You are an ML engineer at a travel company. You have been researching customers’ travel behavior for many years, and you have deployed models that predict customers’ vacation patterns. You have observed that customers’ vacation destinations vary based on seasonality and holidays; however, these seasonal variations are similar across years. You want to quickly and easily store and compare the model versions and performance statistics across years. What should you do?

Options:

A.

Store the performance statistics in Cloud SQL. Query that database to compare the performance statistics across the model versions.

B.

Create versions of your models for each season per year in Vertex AI. Compare the performance statistics across the models in the Evaluate tab of the Vertex AI UI.

C.

Store the performance statistics of each pipeline run in Kubeflow under an experiment for each season per year.
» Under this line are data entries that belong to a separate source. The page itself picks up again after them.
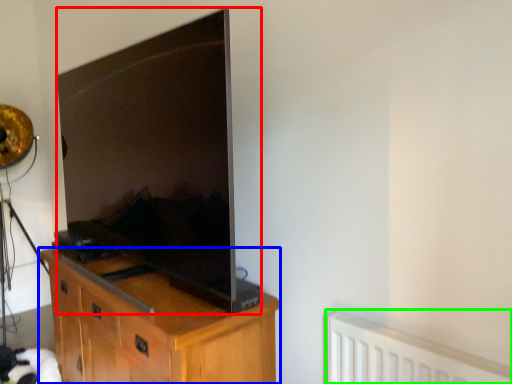
Question: Estimate the real-world distances between objects in this image. Which object is closer to television (highlighted by a red box), cabinetry (highlighted by a blue box) or radiator (highlighted by a green box)?

Choices:
 (A) cabinetry
 (B) radiator

Answer: (A)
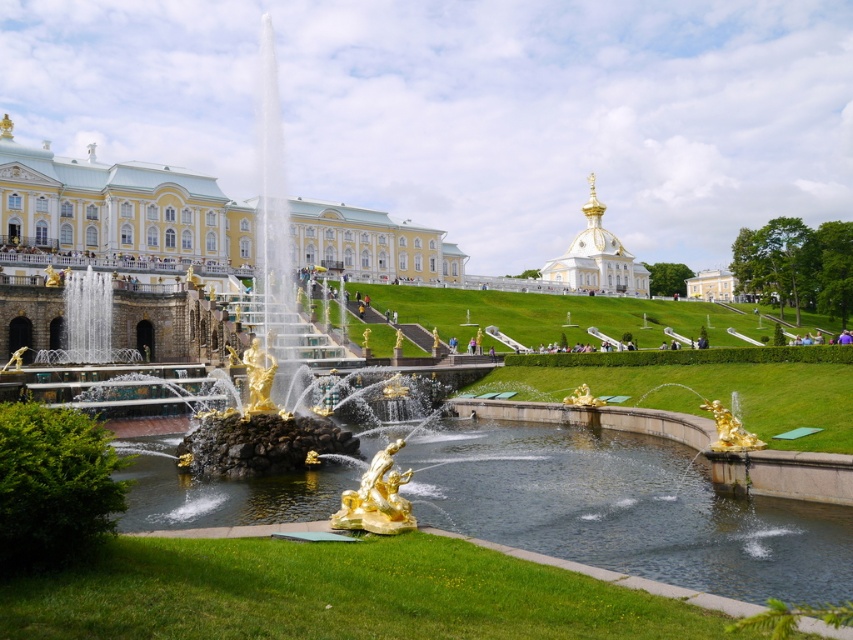
Question: Which of the following is the farthest from the observer?

Choices:
 (A) yellow/smooth/facade at center
 (B) gold plated dome at upper center
 (C) gold metallic statue at center
 (D) gold polished statue at center

Answer: (B)

Question: Observing the image, what is the correct spatial positioning of yellow/smooth/facade at center in reference to gold metallic statue at lower right?

Choices:
 (A) below
 (B) above

Answer: (B)

Question: Does gold polished statue at center lie in front of gold metallic statue at lower right?

Choices:
 (A) yes
 (B) no

Answer: (A)

Question: Which of the following is the closest to the observer?

Choices:
 (A) (97, 250)
 (B) (389, 486)

Answer: (B)

Question: Which of the following is the farthest from the observer?

Choices:
 (A) gold plated dome at upper center
 (B) gold metallic statue at lower right

Answer: (A)

Question: Where is yellow/smooth/facade at center located in relation to gold polished statue at center in the image?

Choices:
 (A) below
 (B) above

Answer: (B)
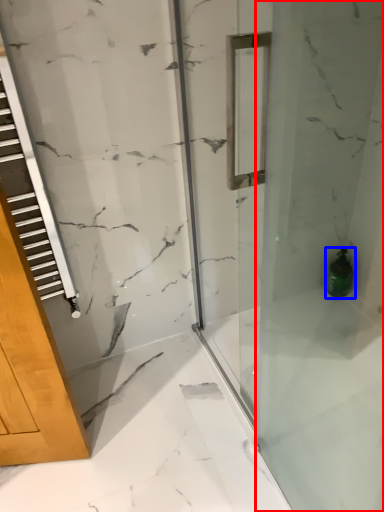
Question: Among these objects, which one is nearest to the camera, shower door (highlighted by a red box) or bottle (highlighted by a blue box)?

Choices:
 (A) shower door
 (B) bottle

Answer: (A)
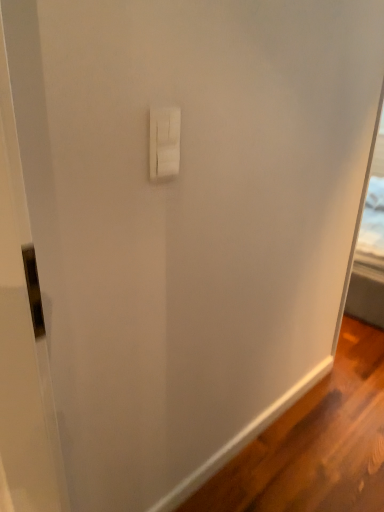
Based on the photo, measure the distance between point (x=179, y=124) and camera.

Point (x=179, y=124) and camera are 38.74 inches apart.

The height and width of the screenshot is (512, 384). Identify the location of white matte light switch at center. 164,142.

What is the approximate height of white matte light switch at center?

15.54 centimeters.

What do you see at coordinates (164, 142) in the screenshot?
I see `white matte light switch at center` at bounding box center [164, 142].

Find the location of `white matte light switch at center`. white matte light switch at center is located at coordinates (164, 142).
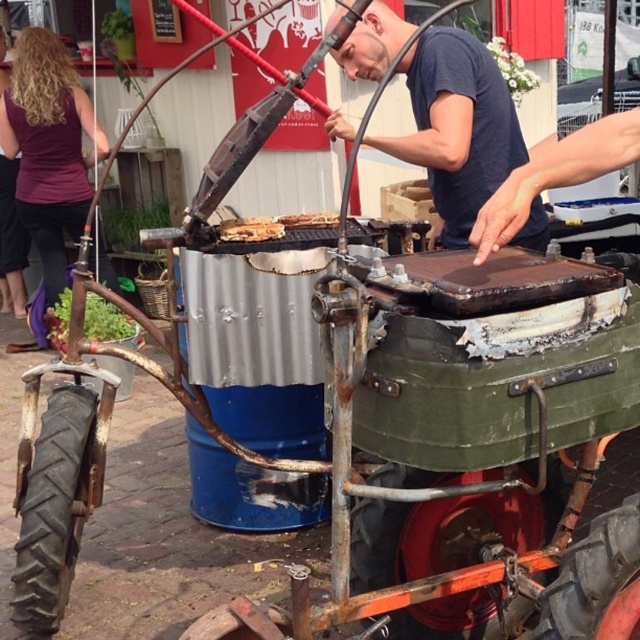
Question: Based on their relative distances, which object is farther from the purple fabric at left?

Choices:
 (A) dark blue shirt at center
 (B) brown wooden plank at center

Answer: (A)

Question: Which of the following is the farthest from the observer?

Choices:
 (A) brown wooden plank at center
 (B) dark blue shirt at center
 (C) brown matte grill at center

Answer: (C)

Question: Does purple fabric at left appear on the left side of brown matte grill at center?

Choices:
 (A) no
 (B) yes

Answer: (B)

Question: Which of the following is the closest to the observer?

Choices:
 (A) (300, 227)
 (B) (227, 221)
 (C) (29, 109)

Answer: (B)

Question: Can you confirm if purple fabric at left is bigger than brown wooden plank at center?

Choices:
 (A) no
 (B) yes

Answer: (B)

Question: Does purple fabric at left have a lesser width compared to brown wooden plank at center?

Choices:
 (A) no
 (B) yes

Answer: (A)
Compare the results across the experiments in the Kubeflow UI.

D.

Store the performance statistics of each version of your models using seasons and years as events in Vertex ML Metadata. Compare the results across the slices.

Question 3

You work for an online publisher that delivers news articles to over 50 million readers. You have built an AI model that recommends content for the company’s weekly newsletter. A recommendation is considered successful if the article is opened within two days of the newsletter’s published date and the user remains on the page for at least one minute.

All the information needed to compute the success metric is available in BigQuery and is updated hourly. The model is trained on eight weeks of data, on average its performance degrades below the acceptable baseline after five weeks, and training time is 12 hours. You want to ensure that the model’s performance is above the acceptable baseline while minimizing cost. How should you monitor the model to determine when retraining is necessary?

Options:

A.

Use Vertex AI Model Monitoring to detect skew of the input features with a sample rate of 100% and a monitoring frequency of two days.

B.

Schedule a cron job in Cloud Tasks to retrain the model every week before the newsletter is created.

C.

Schedule a weekly query in BigQuery to compute the success metric.

D.

Schedule a daily Dataflow job in Cloud Composer to compute the success metric.